__YOUR ASSIGNMENT__:
Print the line containing "tradePrice, 2019-01-25: 20773.56 -> 20776.56" and all lines after it to the end of the records below, exactly as written. No pictures.

__Saved entries__:

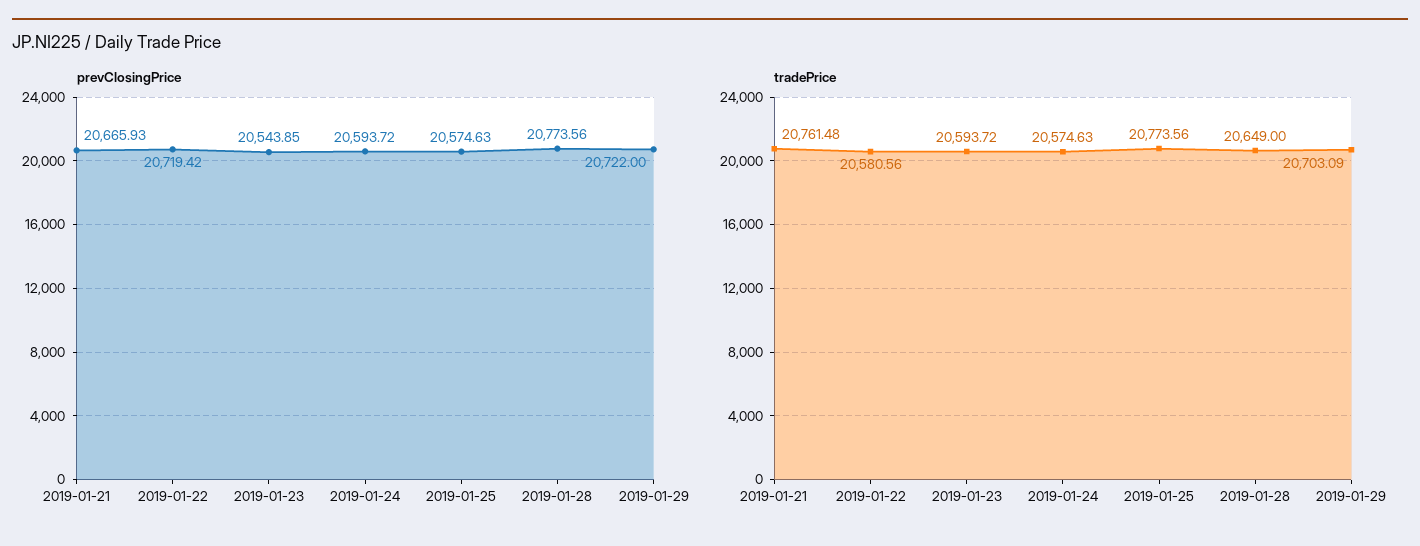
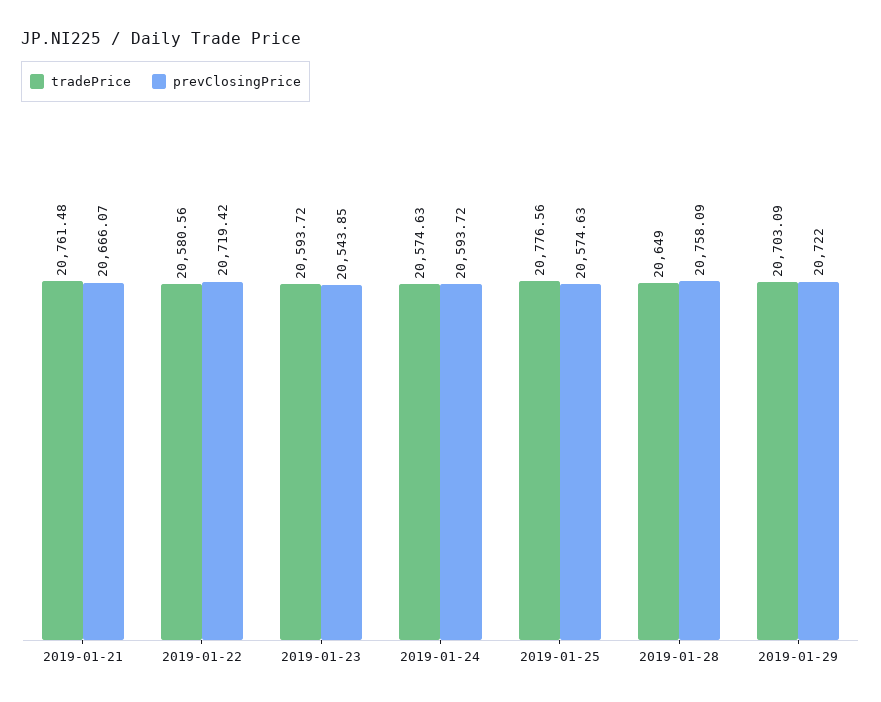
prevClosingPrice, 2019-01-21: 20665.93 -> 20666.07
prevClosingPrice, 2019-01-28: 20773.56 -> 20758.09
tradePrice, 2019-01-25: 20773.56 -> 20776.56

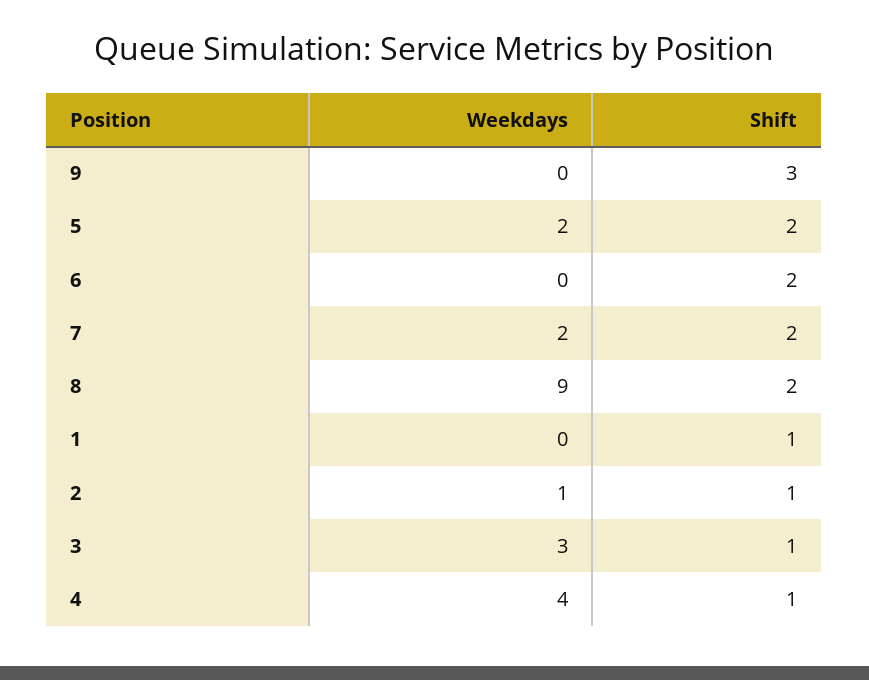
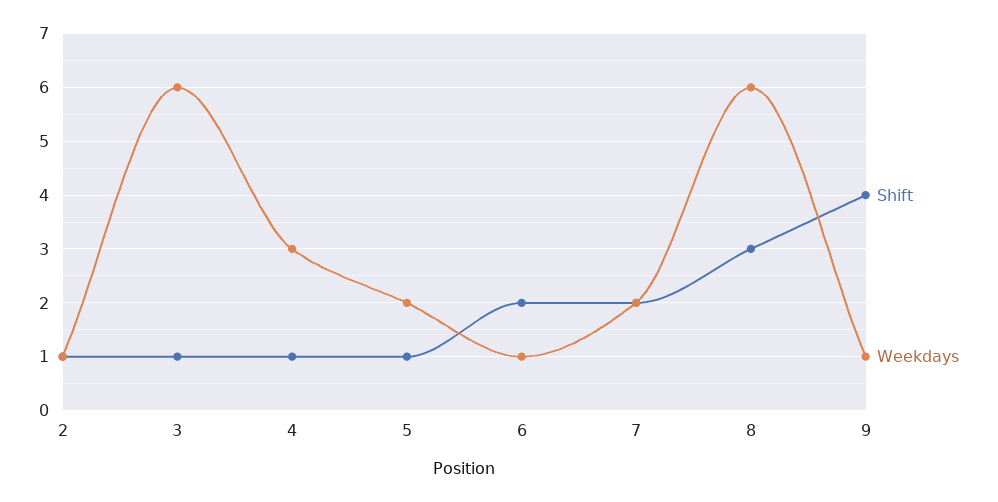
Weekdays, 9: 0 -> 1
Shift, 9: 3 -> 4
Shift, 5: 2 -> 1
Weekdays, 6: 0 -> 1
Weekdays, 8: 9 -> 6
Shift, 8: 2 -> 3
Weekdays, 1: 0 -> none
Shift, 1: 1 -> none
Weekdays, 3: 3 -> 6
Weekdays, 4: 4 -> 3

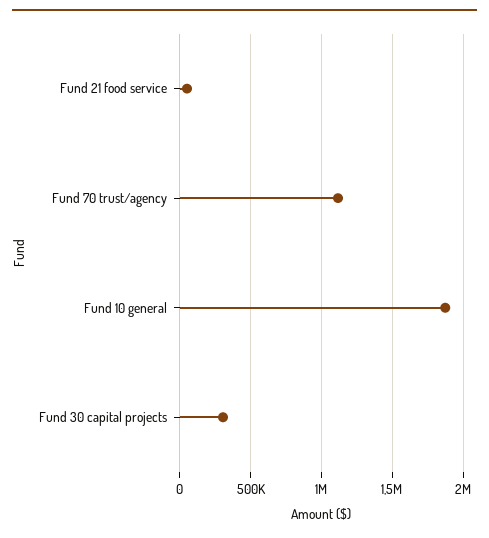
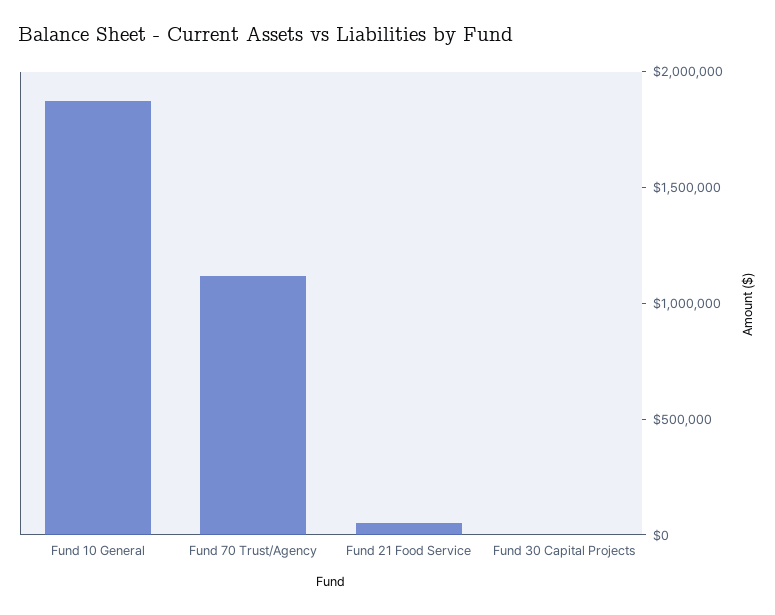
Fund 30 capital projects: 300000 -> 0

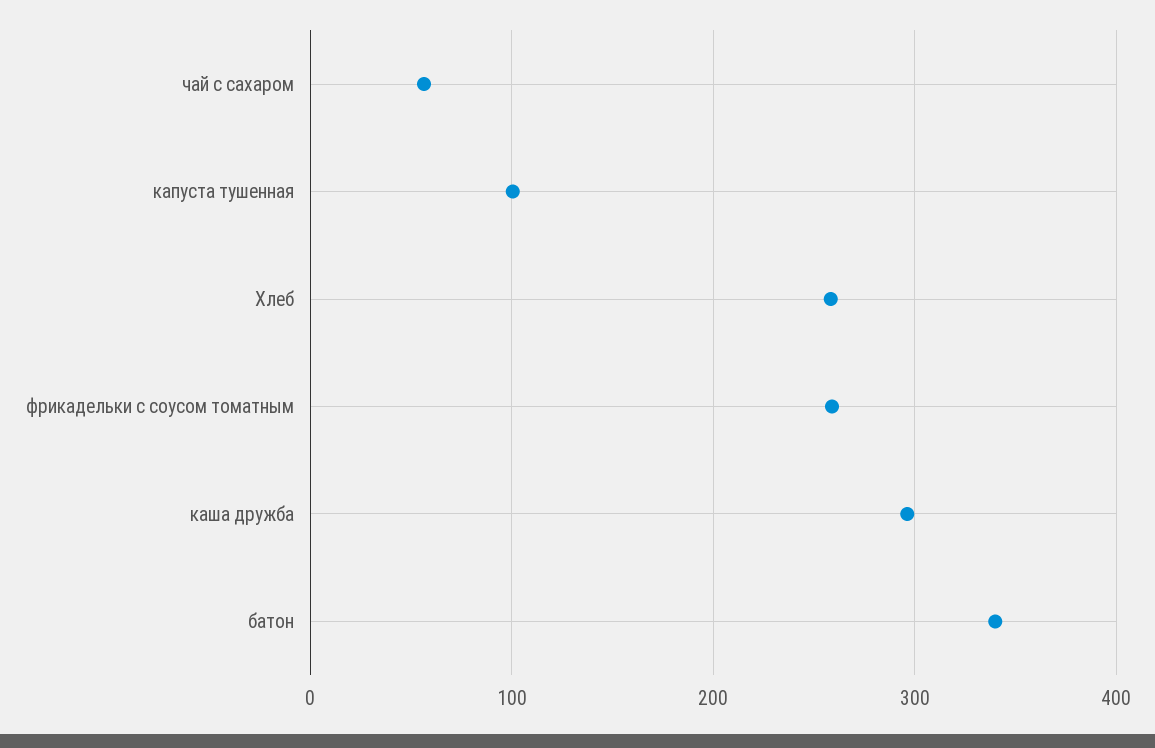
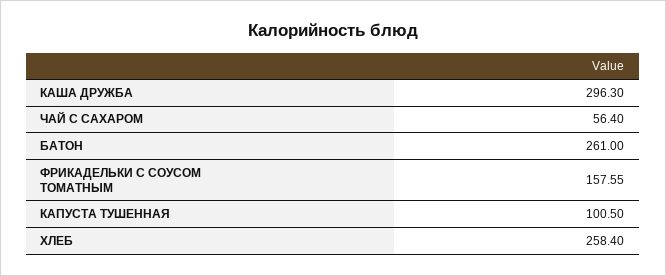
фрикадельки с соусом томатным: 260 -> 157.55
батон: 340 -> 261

__EXERCISE SOLUTION__:
tradePrice, 2019-01-25: 20773.56 -> 20776.56

Weekdays, 9: 0 -> 1
Shift, 9: 3 -> 4
Shift, 5: 2 -> 1
Weekdays, 6: 0 -> 1
Weekdays, 8: 9 -> 6
Shift, 8: 2 -> 3
Weekdays, 1: 0 -> none
Shift, 1: 1 -> none
Weekdays, 3: 3 -> 6
Weekdays, 4: 4 -> 3

Fund 30 capital projects: 300000 -> 0

фрикадельки с соусом томатным: 260 -> 157.55
батон: 340 -> 261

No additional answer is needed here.